Keats A-Dying
Often of that Last Hour I lie and think;
I see thee, Keats, nearing the Deathway dim—
See Severn in his noiseless hurry, him
Who leaned above thee fading on the brink.
. . . . . . .
What is that wild light through the window chink?
Is it the burning feet of cherubim?
Or is it the white moon on western rim—
Saint Agnes’ moon beginning now to sink?
How did Death come—with sounds of water-stir?
With forms of beauty breaking at the lips?
With field pipes and the scent of blowing fir?
Or came it hurrying like a last eclipse,
Sweeping the world away like gossamer,
Blotting the moon, the mountains, and the ships?
Man
Out of the deep and endless universe
There came a greater Mystery, a Shape,
A Something sad, inscrutable, august—
One to confront the worlds and question them.
The Cricket
The twilight is the morning of his day,
While sleep drops seaward from the fading shore,
With purpling sail and dip of silver oar,
He cheers the shadowed time with roun-delay,
Until the dark east softens into gray.
Now as the noisy hours are coming—hark!
His song dies gently—it is growing dark—
His night, with its one star, is on its way!
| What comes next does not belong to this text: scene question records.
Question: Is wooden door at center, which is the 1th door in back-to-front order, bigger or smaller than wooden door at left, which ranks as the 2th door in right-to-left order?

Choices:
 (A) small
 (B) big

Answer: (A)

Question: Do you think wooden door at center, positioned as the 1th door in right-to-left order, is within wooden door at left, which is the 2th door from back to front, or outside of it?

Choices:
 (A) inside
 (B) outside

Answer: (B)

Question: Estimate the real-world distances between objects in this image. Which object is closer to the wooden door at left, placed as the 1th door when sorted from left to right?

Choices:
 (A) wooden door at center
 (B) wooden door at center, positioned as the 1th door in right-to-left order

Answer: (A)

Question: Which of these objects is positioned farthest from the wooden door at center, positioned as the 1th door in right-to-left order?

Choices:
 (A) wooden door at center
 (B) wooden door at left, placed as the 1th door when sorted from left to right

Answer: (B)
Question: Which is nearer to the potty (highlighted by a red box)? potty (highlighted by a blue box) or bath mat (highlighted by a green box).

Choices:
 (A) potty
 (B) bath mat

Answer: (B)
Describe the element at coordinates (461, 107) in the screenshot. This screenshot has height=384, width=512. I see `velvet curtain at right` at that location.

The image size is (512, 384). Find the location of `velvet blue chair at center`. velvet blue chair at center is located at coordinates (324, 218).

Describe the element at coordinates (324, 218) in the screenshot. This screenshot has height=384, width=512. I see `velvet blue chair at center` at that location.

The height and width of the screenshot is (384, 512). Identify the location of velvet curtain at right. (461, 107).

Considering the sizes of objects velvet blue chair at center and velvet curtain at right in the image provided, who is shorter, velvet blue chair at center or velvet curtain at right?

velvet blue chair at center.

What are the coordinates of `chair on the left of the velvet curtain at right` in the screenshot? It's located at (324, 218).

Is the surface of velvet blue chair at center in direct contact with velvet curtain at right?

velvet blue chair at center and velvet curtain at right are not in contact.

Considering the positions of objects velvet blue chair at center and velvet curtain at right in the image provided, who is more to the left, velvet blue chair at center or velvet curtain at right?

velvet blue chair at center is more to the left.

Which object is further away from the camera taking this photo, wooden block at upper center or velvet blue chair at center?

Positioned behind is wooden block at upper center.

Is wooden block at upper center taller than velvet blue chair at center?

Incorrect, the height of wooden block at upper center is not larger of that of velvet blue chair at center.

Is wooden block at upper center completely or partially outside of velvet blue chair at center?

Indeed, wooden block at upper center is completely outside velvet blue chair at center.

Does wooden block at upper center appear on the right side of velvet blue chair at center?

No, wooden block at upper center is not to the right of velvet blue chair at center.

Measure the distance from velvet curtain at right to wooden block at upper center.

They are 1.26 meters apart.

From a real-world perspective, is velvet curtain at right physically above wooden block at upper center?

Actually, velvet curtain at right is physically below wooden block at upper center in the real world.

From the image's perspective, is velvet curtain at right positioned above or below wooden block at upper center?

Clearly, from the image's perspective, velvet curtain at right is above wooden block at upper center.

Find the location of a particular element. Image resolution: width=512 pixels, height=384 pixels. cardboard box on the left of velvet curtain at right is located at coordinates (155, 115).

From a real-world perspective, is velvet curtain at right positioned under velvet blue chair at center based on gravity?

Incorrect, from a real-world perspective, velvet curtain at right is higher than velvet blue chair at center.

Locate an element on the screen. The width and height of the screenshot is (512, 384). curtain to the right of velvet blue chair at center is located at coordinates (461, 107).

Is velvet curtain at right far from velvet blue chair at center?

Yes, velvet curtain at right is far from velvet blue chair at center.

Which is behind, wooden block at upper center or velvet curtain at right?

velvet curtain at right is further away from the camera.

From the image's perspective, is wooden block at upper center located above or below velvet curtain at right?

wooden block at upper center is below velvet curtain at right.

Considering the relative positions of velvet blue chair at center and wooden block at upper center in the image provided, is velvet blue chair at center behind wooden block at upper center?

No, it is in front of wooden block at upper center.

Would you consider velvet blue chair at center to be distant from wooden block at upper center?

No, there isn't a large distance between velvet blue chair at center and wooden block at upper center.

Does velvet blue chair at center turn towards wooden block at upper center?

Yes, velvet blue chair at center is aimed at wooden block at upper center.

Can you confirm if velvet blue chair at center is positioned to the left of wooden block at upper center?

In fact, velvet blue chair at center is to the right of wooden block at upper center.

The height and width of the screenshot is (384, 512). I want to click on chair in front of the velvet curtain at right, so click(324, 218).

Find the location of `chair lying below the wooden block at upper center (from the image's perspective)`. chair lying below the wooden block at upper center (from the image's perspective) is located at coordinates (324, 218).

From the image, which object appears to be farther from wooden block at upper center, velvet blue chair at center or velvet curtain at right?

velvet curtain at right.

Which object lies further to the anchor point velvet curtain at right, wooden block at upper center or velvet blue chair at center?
Faintly the light breaks o’er the blowing oats—
Sleep, little brother, sleep: I am astir,
We worship Song, and servants are of her—
I in the bright hours, thou in shadow-time;
Lead thou the starlit night with merry notes,
And I will lead the clamoring day with rhyme.
In High Sierras
There at a certain hour of the deep night,
A gray cliff with a demon face comes up,
Wrinkled and old, behind the peaks, and with
An anxious look peers at the Zodiac.